▼

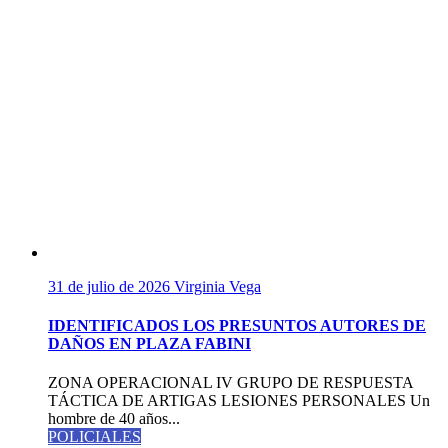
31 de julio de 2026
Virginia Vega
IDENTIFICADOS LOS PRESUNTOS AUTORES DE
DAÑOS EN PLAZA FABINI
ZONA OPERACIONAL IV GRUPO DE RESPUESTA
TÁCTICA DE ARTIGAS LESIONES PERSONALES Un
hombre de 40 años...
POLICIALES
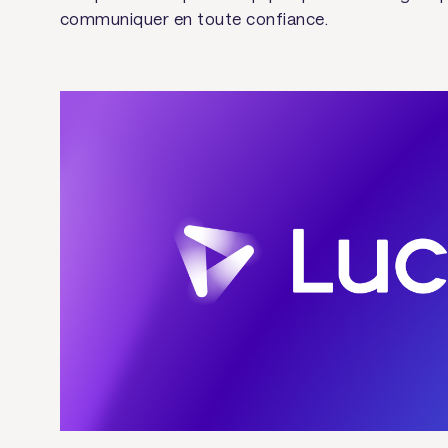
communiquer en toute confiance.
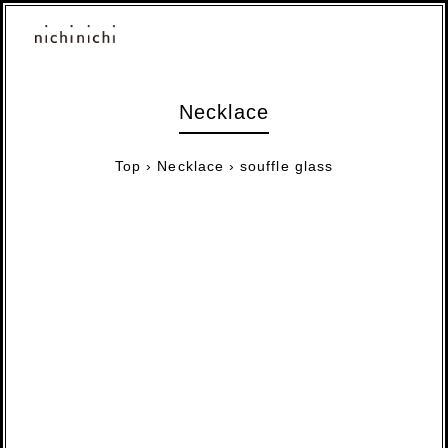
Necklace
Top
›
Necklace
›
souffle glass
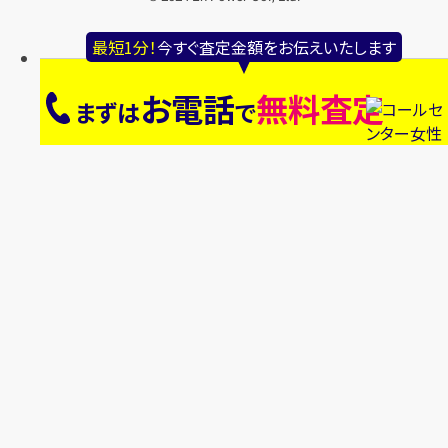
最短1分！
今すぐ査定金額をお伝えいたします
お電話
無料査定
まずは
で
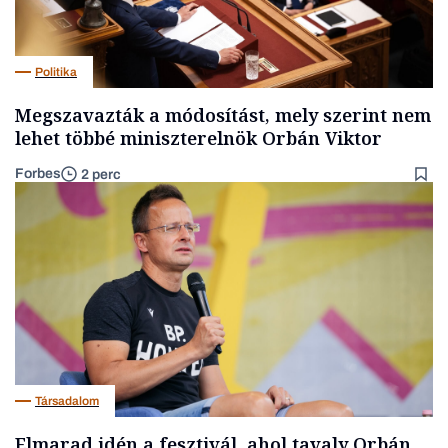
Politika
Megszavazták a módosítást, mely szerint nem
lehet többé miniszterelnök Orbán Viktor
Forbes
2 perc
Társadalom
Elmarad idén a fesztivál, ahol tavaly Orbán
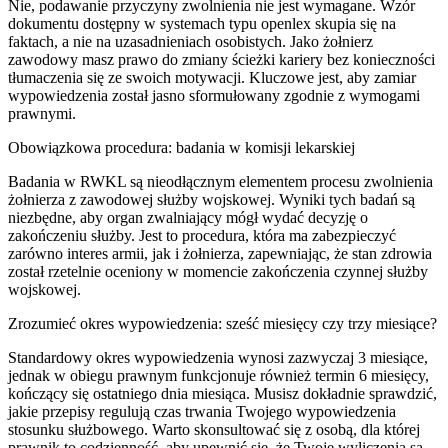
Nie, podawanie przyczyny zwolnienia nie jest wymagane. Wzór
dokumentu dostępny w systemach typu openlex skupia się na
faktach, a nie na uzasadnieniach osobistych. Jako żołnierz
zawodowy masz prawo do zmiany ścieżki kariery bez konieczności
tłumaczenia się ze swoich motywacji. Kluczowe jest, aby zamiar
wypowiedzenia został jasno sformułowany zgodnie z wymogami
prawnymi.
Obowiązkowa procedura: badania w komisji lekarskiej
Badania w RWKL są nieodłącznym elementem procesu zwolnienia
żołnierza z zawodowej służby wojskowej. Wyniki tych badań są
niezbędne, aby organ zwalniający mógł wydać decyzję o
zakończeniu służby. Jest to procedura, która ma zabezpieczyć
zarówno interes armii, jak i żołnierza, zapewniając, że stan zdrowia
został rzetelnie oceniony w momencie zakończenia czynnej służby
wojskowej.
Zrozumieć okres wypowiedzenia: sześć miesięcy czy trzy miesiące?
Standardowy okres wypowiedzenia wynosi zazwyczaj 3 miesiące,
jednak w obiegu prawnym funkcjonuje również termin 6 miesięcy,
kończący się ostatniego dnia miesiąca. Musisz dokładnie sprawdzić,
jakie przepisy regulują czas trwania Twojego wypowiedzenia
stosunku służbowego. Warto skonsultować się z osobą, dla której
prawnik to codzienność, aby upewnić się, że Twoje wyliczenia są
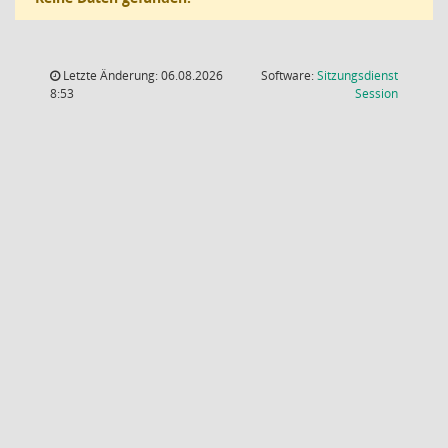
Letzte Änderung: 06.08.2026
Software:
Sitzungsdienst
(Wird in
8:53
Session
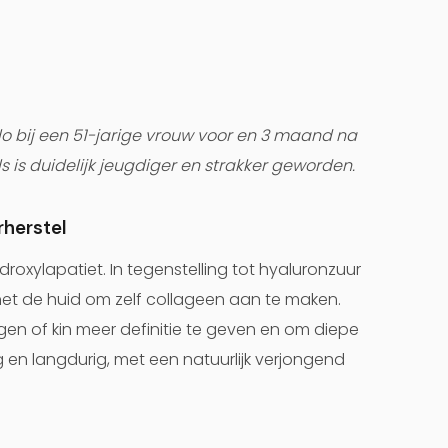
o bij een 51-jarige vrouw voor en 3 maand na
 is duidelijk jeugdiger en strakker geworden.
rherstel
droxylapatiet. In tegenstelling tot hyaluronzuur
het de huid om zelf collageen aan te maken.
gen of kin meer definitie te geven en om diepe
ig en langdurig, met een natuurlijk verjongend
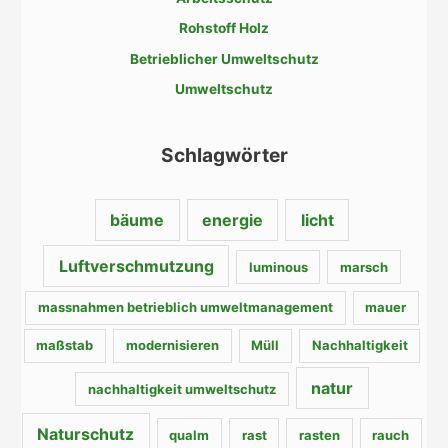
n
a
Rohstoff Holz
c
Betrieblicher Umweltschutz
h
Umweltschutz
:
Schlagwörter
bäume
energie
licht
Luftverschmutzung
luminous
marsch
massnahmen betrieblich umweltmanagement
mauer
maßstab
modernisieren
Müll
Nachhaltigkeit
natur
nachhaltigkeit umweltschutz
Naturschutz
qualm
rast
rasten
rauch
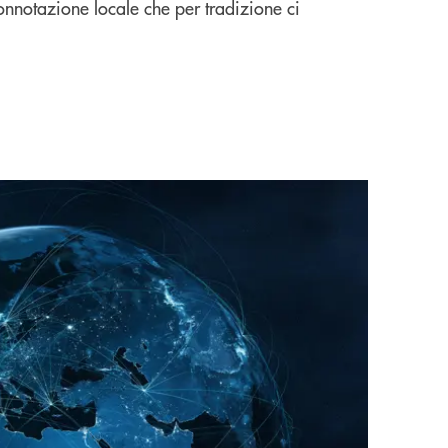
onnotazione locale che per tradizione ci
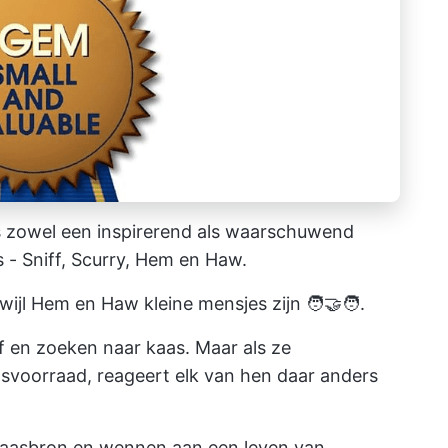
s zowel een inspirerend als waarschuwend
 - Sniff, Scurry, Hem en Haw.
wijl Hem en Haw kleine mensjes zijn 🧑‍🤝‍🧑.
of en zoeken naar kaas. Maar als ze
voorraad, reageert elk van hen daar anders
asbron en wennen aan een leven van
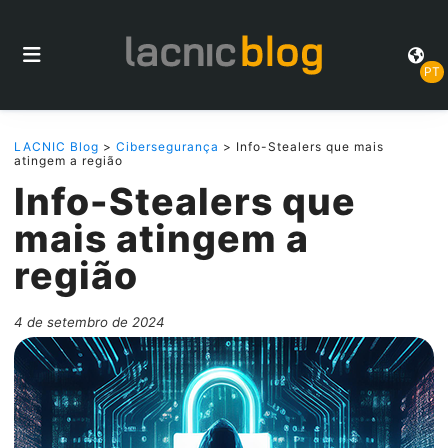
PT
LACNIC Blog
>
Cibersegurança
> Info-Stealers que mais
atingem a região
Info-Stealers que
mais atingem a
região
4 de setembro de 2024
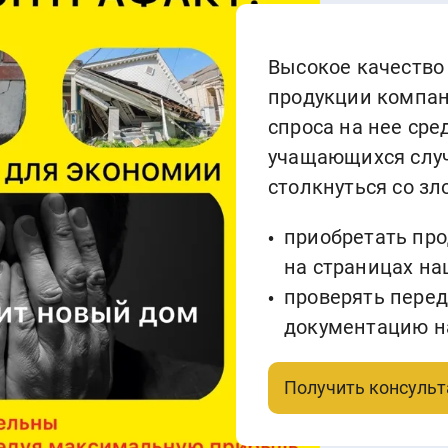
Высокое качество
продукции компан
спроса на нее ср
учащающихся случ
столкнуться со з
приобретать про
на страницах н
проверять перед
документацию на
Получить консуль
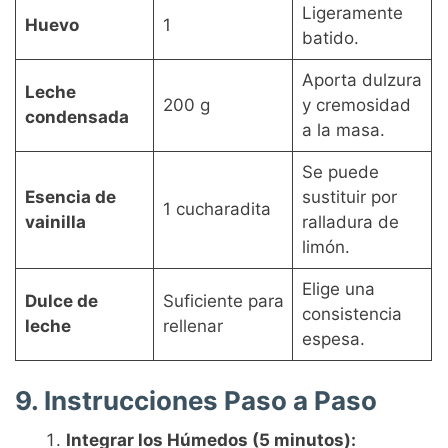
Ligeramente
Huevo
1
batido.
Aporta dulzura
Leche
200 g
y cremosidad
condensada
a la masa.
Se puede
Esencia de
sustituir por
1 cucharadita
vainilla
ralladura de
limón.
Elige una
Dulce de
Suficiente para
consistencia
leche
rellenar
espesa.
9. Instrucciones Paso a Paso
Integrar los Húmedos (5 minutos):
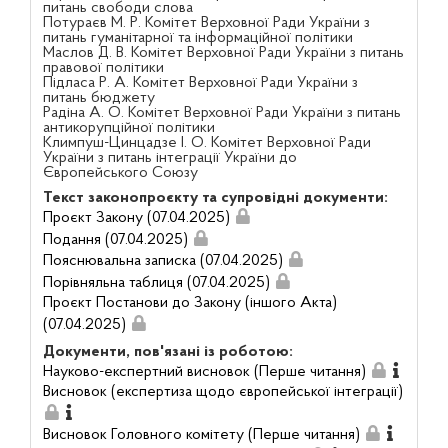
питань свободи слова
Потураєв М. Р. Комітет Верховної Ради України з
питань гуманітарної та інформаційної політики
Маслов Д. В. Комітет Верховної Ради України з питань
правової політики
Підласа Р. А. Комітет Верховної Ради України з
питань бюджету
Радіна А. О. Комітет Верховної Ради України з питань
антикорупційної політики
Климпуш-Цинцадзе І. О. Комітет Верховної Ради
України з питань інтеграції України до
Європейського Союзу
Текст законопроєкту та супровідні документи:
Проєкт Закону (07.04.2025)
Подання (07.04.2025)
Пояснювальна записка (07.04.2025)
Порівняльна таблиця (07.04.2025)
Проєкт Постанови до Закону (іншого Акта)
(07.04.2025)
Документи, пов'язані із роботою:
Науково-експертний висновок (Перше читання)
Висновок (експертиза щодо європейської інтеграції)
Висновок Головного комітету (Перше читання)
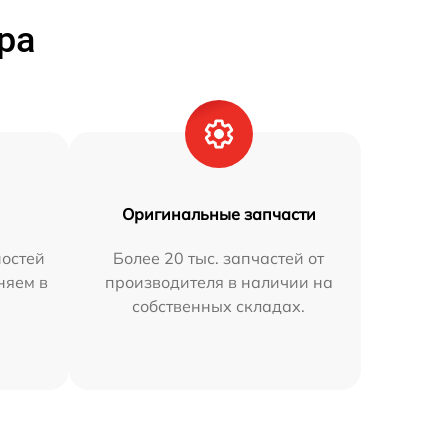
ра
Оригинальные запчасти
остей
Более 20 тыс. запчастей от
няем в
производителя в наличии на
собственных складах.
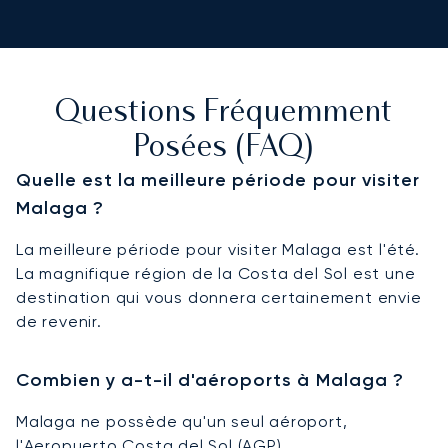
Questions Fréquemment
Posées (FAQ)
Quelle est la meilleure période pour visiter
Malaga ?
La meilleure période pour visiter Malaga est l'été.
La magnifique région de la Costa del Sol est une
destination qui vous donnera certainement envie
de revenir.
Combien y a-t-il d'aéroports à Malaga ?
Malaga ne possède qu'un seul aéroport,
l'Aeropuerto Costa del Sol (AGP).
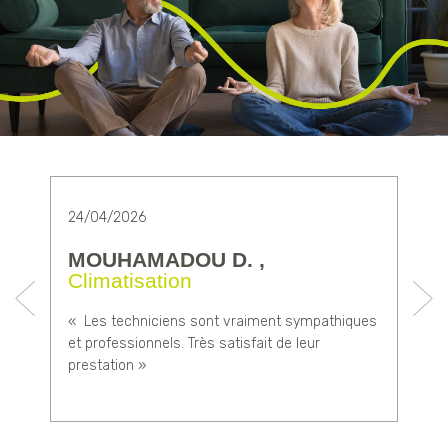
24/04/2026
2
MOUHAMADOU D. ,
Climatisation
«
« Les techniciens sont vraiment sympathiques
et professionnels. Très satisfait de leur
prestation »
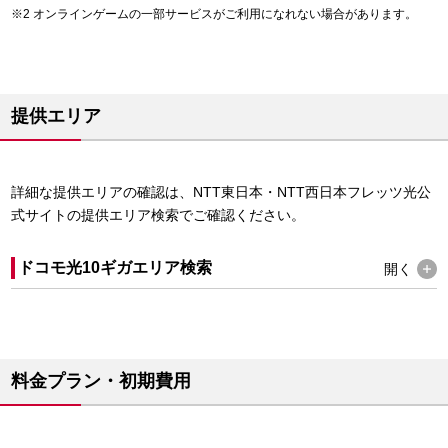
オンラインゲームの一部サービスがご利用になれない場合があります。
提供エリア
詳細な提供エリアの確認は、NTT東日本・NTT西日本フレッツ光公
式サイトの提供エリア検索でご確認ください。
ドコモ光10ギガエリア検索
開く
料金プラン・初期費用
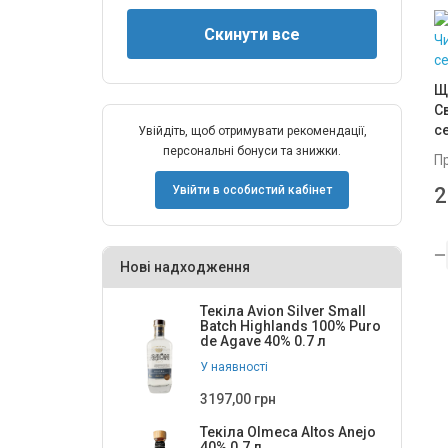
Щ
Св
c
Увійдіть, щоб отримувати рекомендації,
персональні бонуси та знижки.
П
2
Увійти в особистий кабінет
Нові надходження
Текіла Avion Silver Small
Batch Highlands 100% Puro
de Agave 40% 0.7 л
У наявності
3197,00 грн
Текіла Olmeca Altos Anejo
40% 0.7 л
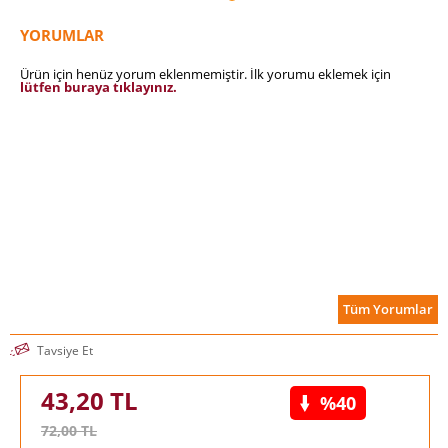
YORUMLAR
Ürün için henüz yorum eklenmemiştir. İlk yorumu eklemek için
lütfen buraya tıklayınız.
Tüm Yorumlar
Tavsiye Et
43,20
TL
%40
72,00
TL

▲

**Written task:** Copy out the text from all of the entries above word for word and line by line, leaving out the pictures.

**Solution:**
31 de julio de 2026
Virginia Vega
IDENTIFICADOS LOS PRESUNTOS AUTORES DE
DAÑOS EN PLAZA FABINI
ZONA OPERACIONAL IV GRUPO DE RESPUESTA
TÁCTICA DE ARTIGAS LESIONES PERSONALES Un
hombre de 40 años...
POLICIALES
communiquer en toute confiance.
Necklace
Top
›
Necklace
›
souffle glass
最短1分！
今すぐ査定金額をお伝えいたします
お電話
無料査定
まずは
で
Politika
Megszavazták a módosítást, mely szerint nem
lehet többé miniszterelnök Orbán Viktor
Forbes
2 perc
Társadalom
Elmarad idén a fesztivál, ahol tavaly Orbán
Nie, podawanie przyczyny zwolnienia nie jest wymagane. Wzór
dokumentu dostępny w systemach typu openlex skupia się na
faktach, a nie na uzasadnieniach osobistych. Jako żołnierz
zawodowy masz prawo do zmiany ścieżki kariery bez konieczności
tłumaczenia się ze swoich motywacji. Kluczowe jest, aby zamiar
wypowiedzenia został jasno sformułowany zgodnie z wymogami
prawnymi.
Obowiązkowa procedura: badania w komisji lekarskiej
Badania w RWKL są nieodłącznym elementem procesu zwolnienia
żołnierza z zawodowej służby wojskowej. Wyniki tych badań są
niezbędne, aby organ zwalniający mógł wydać decyzję o
zakończeniu służby. Jest to procedura, która ma zabezpieczyć
zarówno interes armii, jak i żołnierza, zapewniając, że stan zdrowia
został rzetelnie oceniony w momencie zakończenia czynnej służby
wojskowej.
Zrozumieć okres wypowiedzenia: sześć miesięcy czy trzy miesiące?
Standardowy okres wypowiedzenia wynosi zazwyczaj 3 miesiące,
jednak w obiegu prawnym funkcjonuje również termin 6 miesięcy,
kończący się ostatniego dnia miesiąca. Musisz dokładnie sprawdzić,
jakie przepisy regulują czas trwania Twojego wypowiedzenia
stosunku służbowego. Warto skonsultować się z osobą, dla której
prawnik to codzienność, aby upewnić się, że Twoje wyliczenia są
Letzte Änderung: 06.08.2026
Software:
Sitzungsdienst
(Wird in
8:53
Session
o bij een 51-jarige vrouw voor en 3 maand na
 is duidelijk jeugdiger en strakker geworden.
rherstel
droxylapatiet. In tegenstelling tot hyaluronzuur
het de huid om zelf collageen aan te maken.
gen of kin meer definitie te geven en om diepe
ig en langdurig, met een natuurlijk verjongend
n
a
Rohstoff Holz
c
Betrieblicher Umweltschutz
h
Umweltschutz
:
Schlagwörter
bäume
energie
licht
Luftverschmutzung
luminous
marsch
massnahmen betrieblich umweltmanagement
mauer
maßstab
modernisieren
Müll
Nachhaltigkeit
natur
nachhaltigkeit umweltschutz
Naturschutz
qualm
rast
rasten
rauch
onnotazione locale che per tradizione ci
s zowel een inspirerend als waarschuwend
 - Sniff, Scurry, Hem en Haw.
wijl Hem en Haw kleine mensjes zijn 🧑‍🤝‍🧑.
of en zoeken naar kaas. Maar als ze
voorraad, reageert elk van hen daar anders
asbron en wennen aan een leven van
PT
LACNIC Blog
>
Cibersegurança
> Info-Stealers que mais
atingem a região
Info-Stealers que
mais atingem a
região
4 de setembro de 2024
Высокое качество
продукции компан
спроса на нее ср
учащающихся случ
столкнуться со з
приобретать про
на страницах н
проверять перед
документацию на
Получить консуль
Ligeramente
Huevo
1
batido.
Aporta dulzura
Leche
200 g
y cremosidad
condensada
a la masa.
Se puede
Esencia de
sustituir por
1 cucharadita
vainilla
ralladura de
limón.
Elige una
Dulce de
Suficiente para
consistencia
leche
rellenar
espesa.
9. Instrucciones Paso a Paso
Integrar los Húmedos (5 minutos):
питань свободи слова
Потураєв М. Р. Комітет Верховної Ради України з
питань гуманітарної та інформаційної політики
Маслов Д. В. Комітет Верховної Ради України з питань
правової політики
Підласа Р. А. Комітет Верховної Ради України з
питань бюджету
Радіна А. О. Комітет Верховної Ради України з питань
антикорупційної політики
Климпуш-Цинцадзе І. О. Комітет Верховної Ради
України з питань інтеграції України до
Європейського Союзу
Текст законопроєкту та супровідні документи:
Проєкт Закону (07.04.2025)
Подання (07.04.2025)
Пояснювальна записка (07.04.2025)
Порівняльна таблиця (07.04.2025)
Проєкт Постанови до Закону (іншого Акта)
(07.04.2025)
Документи, пов'язані із роботою:
Науково-експертний висновок (Перше читання)
Висновок (експертиза щодо європейської інтеграції)
Висновок Головного комітету (Перше читання)
ра
Оригинальные запчасти
остей
Более 20 тыс. запчастей от
няем в
производителя в наличии на
собственных складах.
Questions Fréquemment
Posées (FAQ)
Quelle est la meilleure période pour visiter
Malaga ?
La meilleure période pour visiter Malaga est l'été.
La magnifique région de la Costa del Sol est une
destination qui vous donnera certainement envie
de revenir.
Combien y a-t-il d'aéroports à Malaga ?
Malaga ne possède qu'un seul aéroport,
l'Aeropuerto Costa del Sol (AGP).
24/04/2026
2
MOUHAMADOU D. ,
Climatisation
«
« Les techniciens sont vraiment sympathiques
et professionnels. Très satisfait de leur
prestation »
オンラインゲームの一部サービスがご利用になれない場合があります。
提供エリア
詳細な提供エリアの確認は、NTT東日本・NTT西日本フレッツ光公
式サイトの提供エリア検索でご確認ください。
ドコモ光10ギガエリア検索
開く
料金プラン・初期費用
Щ
Св
c
Увійдіть, щоб отримувати рекомендації,
персональні бонуси та знижки.
П
2
Увійти в особистий кабінет
Нові надходження
Текіла Avion Silver Small
Batch Highlands 100% Puro
de Agave 40% 0.7 л
У наявності
3197,00 грн
Текіла Olmeca Altos Anejo
40% 0.7 л
YORUMLAR
Ürün için henüz yorum eklenmemiştir. İlk yorumu eklemek için
lütfen buraya tıklayınız.
Tüm Yorumlar
Tavsiye Et
43,20
TL
%40
72,00
TL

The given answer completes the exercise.